- Given data -
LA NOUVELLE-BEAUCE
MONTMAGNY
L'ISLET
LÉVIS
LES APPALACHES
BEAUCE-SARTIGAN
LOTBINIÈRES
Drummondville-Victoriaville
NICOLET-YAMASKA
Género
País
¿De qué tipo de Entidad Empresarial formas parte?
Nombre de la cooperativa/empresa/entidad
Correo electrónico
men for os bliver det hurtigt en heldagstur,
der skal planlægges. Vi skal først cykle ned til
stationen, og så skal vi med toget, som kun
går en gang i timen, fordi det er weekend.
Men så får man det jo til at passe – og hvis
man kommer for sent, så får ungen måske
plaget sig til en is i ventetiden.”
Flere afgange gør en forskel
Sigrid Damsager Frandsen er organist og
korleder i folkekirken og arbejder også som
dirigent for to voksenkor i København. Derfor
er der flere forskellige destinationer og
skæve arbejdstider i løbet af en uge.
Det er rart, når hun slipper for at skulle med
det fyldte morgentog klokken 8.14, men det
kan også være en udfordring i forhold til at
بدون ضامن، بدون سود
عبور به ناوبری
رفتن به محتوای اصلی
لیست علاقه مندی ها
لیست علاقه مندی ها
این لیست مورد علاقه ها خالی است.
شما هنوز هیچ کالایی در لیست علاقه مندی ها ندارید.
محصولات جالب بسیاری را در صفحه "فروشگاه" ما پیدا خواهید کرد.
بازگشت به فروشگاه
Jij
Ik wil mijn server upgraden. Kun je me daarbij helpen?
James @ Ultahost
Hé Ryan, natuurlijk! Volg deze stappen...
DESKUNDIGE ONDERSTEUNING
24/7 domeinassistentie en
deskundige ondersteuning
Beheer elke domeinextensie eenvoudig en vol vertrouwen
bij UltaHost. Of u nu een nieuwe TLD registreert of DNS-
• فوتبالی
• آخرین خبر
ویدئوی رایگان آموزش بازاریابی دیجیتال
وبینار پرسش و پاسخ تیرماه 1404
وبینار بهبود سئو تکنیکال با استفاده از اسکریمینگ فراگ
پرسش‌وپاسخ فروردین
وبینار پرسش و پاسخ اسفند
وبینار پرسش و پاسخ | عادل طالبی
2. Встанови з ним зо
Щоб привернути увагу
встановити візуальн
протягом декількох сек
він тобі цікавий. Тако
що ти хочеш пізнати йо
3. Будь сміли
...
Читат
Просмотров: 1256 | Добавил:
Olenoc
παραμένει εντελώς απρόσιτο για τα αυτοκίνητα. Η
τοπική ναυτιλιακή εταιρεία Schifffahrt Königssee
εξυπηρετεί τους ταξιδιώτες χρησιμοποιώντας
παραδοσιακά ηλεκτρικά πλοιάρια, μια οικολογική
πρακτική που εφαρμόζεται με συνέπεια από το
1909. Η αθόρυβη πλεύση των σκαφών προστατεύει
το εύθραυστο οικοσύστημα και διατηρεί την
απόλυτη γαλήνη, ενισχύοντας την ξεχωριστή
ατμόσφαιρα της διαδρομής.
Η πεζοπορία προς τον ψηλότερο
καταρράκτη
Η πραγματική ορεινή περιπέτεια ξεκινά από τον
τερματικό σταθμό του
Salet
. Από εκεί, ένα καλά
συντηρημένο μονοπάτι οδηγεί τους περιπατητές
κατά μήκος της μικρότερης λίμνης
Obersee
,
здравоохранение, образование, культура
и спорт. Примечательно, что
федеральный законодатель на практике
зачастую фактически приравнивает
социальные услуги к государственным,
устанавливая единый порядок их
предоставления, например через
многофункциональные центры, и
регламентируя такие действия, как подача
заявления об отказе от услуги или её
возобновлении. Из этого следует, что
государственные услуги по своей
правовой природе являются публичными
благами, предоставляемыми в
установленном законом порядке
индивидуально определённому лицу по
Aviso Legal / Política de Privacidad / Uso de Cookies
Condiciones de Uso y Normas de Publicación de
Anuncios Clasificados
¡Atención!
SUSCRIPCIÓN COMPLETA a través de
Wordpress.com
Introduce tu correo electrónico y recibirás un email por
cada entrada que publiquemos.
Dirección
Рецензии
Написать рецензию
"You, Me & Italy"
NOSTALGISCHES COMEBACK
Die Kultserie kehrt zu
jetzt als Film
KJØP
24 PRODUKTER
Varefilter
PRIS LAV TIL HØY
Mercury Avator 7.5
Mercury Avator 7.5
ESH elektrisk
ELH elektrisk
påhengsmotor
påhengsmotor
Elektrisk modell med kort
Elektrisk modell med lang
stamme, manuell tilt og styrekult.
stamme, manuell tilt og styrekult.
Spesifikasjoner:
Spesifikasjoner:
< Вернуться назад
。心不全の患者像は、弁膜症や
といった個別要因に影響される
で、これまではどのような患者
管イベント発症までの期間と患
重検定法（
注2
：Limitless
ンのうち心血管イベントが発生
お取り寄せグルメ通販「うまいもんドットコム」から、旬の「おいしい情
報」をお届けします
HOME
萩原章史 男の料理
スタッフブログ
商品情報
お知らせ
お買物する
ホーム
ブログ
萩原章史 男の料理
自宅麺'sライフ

- About this task -
Return the material word for word, from its first line up to and including the line that contains "Sigrid Damsager Frandsen er organist og".

- Solution -
LA NOUVELLE-BEAUCE
MONTMAGNY
L'ISLET
LÉVIS
LES APPALACHES
BEAUCE-SARTIGAN
LOTBINIÈRES
Drummondville-Victoriaville
NICOLET-YAMASKA
Género
País
¿De qué tipo de Entidad Empresarial formas parte?
Nombre de la cooperativa/empresa/entidad
Correo electrónico
men for os bliver det hurtigt en heldagstur,
der skal planlægges. Vi skal først cykle ned til
stationen, og så skal vi med toget, som kun
går en gang i timen, fordi det er weekend.
Men så får man det jo til at passe – og hvis
man kommer for sent, så får ungen måske
plaget sig til en is i ventetiden.”
Flere afgange gør en forskel
Sigrid Damsager Frandsen er organist og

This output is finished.